• [Problem statement]:
Copy the listing from the line with "Verkehr und Kommunikation (2010)" up to and including the line with "Count the number", replacing "chart" with "graph" and leaving everything else unchanged. Give only those lines.
___ Dataset content ___
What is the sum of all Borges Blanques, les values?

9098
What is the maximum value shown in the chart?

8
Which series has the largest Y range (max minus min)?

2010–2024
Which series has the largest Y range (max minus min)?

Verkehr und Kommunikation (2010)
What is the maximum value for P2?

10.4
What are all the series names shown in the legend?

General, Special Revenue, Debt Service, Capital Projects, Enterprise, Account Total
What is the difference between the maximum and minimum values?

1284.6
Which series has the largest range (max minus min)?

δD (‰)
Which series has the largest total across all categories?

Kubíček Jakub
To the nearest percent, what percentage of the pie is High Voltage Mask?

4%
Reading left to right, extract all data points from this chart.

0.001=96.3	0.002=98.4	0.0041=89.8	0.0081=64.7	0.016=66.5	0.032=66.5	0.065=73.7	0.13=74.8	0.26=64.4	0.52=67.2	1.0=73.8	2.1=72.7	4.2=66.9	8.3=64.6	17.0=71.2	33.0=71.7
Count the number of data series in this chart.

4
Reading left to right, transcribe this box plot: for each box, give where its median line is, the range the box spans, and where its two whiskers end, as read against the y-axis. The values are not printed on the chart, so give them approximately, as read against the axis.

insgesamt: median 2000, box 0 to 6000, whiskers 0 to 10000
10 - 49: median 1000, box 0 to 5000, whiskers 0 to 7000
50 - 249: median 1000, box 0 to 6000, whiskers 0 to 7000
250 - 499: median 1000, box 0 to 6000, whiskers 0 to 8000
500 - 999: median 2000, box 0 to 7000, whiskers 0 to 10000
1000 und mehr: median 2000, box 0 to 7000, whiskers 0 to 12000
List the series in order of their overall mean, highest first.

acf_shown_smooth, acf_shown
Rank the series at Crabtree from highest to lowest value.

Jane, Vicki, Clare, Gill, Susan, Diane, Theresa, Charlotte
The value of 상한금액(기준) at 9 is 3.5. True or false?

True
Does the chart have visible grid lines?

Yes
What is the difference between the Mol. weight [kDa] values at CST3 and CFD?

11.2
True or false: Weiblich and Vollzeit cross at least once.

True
___
• [Task answer]:
Verkehr und Kommunikation (2010)
What is the maximum value for P2?

10.4
What are all the series names shown in the legend?

General, Special Revenue, Debt Service, Capital Projects, Enterprise, Account Total
What is the difference between the maximum and minimum values?

1284.6
Which series has the largest range (max minus min)?

δD (‰)
Which series has the largest total across all categories?

Kubíček Jakub
To the nearest percent, what percentage of the pie is High Voltage Mask?

4%
Reading left to right, extract all data points from this graph.

0.001=96.3	0.002=98.4	0.0041=89.8	0.0081=64.7	0.016=66.5	0.032=66.5	0.065=73.7	0.13=74.8	0.26=64.4	0.52=67.2	1.0=73.8	2.1=72.7	4.2=66.9	8.3=64.6	17.0=71.2	33.0=71.7
Count the number of data series in this graph.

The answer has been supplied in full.